» DATA SHOWN
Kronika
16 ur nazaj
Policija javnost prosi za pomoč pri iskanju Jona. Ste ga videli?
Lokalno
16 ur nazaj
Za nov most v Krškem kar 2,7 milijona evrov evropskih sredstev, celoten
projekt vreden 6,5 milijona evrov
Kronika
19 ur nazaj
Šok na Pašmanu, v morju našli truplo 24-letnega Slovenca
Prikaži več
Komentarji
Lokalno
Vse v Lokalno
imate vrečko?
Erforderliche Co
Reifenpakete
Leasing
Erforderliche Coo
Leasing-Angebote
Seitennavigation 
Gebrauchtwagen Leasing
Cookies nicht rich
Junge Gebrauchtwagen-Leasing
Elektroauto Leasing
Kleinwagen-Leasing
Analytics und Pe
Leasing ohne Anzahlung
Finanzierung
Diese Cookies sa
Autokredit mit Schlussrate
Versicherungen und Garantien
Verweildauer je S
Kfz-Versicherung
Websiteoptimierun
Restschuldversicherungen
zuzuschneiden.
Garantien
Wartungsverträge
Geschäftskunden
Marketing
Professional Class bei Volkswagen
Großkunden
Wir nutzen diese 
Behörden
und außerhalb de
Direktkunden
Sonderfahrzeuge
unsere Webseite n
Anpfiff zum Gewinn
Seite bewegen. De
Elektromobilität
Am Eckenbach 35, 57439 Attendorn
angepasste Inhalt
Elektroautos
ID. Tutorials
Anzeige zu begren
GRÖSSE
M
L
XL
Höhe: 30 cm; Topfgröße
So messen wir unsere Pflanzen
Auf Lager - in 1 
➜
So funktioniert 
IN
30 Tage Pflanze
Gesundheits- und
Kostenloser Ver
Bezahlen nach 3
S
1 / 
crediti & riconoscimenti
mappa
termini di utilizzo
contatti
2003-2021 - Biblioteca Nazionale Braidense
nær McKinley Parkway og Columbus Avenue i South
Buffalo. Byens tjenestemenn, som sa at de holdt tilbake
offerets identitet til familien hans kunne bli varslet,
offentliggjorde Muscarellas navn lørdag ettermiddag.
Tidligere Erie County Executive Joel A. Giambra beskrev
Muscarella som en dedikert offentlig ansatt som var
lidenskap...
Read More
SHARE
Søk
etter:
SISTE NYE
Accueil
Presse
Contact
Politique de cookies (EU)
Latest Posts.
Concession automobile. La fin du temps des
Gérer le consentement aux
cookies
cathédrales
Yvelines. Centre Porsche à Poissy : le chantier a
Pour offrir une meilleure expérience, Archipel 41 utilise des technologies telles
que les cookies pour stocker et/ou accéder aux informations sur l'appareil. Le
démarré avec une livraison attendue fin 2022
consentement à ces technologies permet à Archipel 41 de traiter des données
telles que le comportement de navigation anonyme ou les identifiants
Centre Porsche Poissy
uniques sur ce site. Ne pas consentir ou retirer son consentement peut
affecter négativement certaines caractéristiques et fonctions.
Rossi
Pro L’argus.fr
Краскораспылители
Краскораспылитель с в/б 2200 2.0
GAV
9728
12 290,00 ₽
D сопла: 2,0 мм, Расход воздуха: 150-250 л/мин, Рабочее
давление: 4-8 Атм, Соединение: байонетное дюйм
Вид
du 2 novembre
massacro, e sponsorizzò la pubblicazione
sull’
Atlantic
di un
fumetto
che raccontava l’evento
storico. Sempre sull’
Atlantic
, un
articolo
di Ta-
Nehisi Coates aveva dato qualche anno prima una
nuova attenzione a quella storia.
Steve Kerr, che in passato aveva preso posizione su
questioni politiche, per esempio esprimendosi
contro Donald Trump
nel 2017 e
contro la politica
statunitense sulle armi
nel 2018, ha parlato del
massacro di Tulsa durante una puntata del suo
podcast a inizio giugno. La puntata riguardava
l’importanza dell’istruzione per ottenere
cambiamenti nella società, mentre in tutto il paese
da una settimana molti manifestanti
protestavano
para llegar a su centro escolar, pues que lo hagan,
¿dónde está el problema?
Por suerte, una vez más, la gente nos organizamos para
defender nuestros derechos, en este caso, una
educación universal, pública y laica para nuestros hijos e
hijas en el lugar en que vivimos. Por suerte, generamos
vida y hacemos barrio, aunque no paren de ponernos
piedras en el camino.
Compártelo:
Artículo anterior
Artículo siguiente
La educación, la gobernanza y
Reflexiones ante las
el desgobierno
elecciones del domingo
--
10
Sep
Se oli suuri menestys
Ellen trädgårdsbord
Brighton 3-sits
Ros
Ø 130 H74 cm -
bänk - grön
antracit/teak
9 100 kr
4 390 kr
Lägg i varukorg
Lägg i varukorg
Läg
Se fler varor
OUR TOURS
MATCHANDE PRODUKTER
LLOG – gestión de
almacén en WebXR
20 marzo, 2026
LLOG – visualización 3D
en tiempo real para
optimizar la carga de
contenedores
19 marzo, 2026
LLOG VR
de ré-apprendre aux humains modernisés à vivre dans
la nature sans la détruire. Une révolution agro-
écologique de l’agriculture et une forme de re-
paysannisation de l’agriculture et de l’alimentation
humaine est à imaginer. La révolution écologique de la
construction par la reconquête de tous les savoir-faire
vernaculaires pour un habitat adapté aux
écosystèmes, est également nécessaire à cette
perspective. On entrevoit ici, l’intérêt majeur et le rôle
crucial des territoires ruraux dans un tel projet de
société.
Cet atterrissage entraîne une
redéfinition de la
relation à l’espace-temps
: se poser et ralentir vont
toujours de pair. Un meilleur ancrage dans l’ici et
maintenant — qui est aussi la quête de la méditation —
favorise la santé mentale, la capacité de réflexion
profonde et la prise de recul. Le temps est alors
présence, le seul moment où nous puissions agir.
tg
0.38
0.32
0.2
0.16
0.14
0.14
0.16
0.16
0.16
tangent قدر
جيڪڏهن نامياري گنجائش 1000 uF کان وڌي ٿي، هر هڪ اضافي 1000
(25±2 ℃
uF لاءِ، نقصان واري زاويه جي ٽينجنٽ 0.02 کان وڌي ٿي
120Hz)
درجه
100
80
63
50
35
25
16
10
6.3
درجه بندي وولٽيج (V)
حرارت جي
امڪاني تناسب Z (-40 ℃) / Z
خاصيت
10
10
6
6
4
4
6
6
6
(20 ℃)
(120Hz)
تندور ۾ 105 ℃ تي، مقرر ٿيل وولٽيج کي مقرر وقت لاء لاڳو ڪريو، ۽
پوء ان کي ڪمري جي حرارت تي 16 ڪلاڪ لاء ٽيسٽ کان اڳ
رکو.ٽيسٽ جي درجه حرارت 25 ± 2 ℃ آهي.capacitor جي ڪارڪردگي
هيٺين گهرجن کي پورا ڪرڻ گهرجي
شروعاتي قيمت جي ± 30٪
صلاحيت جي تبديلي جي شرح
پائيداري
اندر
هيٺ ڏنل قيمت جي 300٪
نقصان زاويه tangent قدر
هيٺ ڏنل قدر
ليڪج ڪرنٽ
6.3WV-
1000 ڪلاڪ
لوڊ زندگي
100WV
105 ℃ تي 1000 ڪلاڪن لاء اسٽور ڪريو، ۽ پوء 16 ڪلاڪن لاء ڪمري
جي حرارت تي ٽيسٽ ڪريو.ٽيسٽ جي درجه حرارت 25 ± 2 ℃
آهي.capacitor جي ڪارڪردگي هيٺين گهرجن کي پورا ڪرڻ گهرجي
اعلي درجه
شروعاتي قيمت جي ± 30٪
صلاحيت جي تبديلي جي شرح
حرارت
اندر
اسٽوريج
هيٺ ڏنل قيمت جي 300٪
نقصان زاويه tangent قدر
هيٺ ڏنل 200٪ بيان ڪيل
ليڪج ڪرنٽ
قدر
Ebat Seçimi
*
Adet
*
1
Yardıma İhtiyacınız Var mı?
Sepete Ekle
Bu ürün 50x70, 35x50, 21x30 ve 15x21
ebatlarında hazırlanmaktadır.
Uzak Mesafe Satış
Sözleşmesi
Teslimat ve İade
* * *
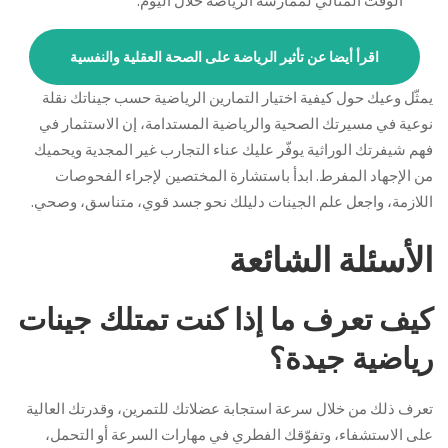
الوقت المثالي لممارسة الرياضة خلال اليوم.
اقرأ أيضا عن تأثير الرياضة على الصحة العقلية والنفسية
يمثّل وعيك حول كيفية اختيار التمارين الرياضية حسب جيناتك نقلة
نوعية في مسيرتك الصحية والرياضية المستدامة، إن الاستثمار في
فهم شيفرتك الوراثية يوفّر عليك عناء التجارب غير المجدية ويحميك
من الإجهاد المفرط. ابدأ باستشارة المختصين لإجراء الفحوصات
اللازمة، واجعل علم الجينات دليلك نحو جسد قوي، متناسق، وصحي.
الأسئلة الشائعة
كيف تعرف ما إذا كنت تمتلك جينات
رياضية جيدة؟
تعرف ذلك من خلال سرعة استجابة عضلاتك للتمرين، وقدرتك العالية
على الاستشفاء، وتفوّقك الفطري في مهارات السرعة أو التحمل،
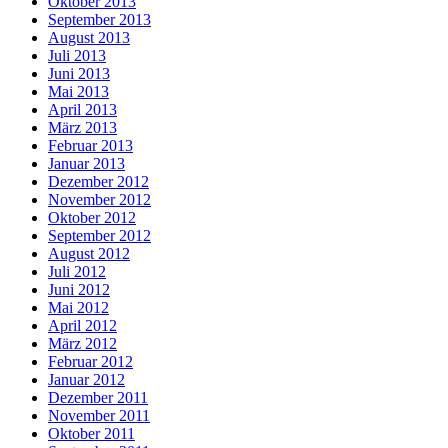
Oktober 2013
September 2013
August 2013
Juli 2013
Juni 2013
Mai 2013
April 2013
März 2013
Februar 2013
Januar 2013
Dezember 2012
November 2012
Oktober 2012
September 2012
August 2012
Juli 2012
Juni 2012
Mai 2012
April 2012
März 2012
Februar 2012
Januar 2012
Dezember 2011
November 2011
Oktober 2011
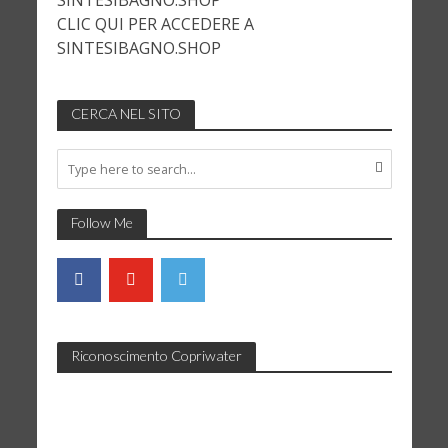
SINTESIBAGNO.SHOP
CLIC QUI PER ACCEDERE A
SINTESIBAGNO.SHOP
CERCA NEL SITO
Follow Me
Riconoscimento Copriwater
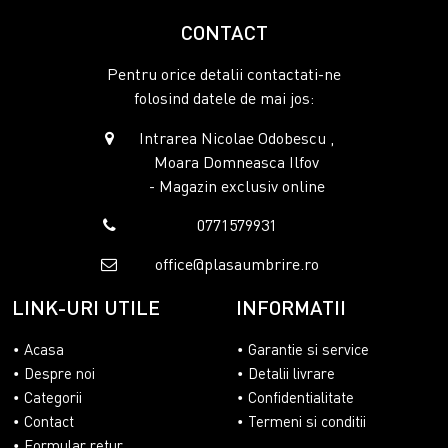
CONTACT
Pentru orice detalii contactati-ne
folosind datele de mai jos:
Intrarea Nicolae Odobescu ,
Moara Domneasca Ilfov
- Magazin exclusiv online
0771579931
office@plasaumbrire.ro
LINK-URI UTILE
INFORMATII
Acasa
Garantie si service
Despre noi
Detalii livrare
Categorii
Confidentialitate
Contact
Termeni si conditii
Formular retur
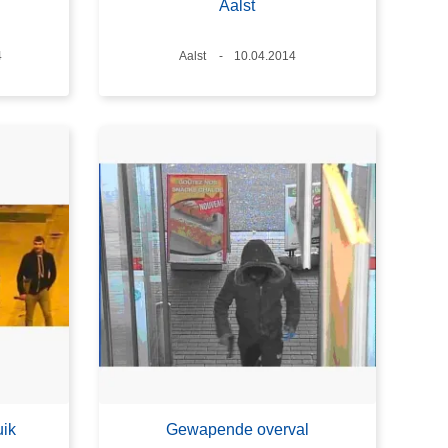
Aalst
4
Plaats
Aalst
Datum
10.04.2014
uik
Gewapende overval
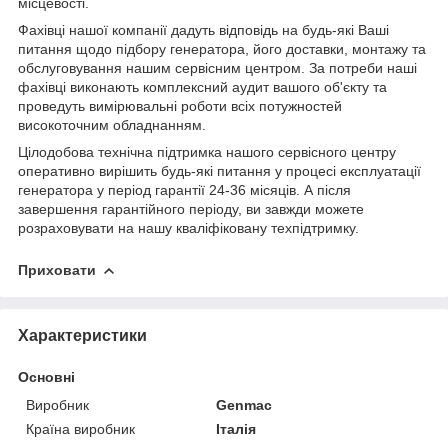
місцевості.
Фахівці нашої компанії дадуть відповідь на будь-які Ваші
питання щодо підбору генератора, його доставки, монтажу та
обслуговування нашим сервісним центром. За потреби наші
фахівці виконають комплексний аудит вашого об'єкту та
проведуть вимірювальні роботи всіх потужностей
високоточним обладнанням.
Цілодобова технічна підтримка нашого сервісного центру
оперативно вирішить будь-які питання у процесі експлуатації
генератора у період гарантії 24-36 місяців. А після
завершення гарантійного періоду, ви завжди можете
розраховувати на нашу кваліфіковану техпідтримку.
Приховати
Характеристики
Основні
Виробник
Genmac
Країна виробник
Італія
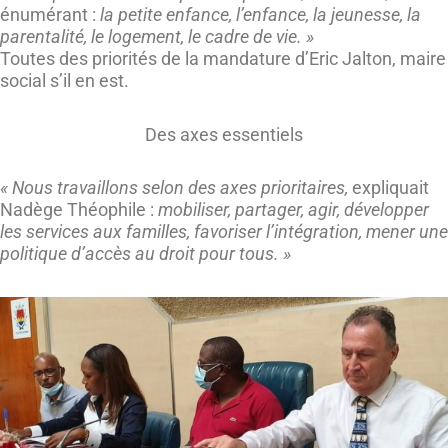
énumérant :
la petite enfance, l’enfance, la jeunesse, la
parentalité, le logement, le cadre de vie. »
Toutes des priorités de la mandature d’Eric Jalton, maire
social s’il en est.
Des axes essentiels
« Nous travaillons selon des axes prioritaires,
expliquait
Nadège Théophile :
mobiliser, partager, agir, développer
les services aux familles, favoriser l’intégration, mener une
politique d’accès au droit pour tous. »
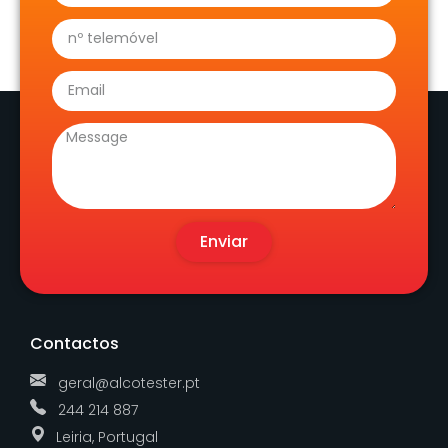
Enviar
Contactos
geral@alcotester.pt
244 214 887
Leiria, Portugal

» EXERCISE DIRECTIONS
Scan the data above for the word "unsere". Copy every line in which it is found.

» EXERCISE RESPONSE
unsere Webseite n
So messen wir unsere Pflanzen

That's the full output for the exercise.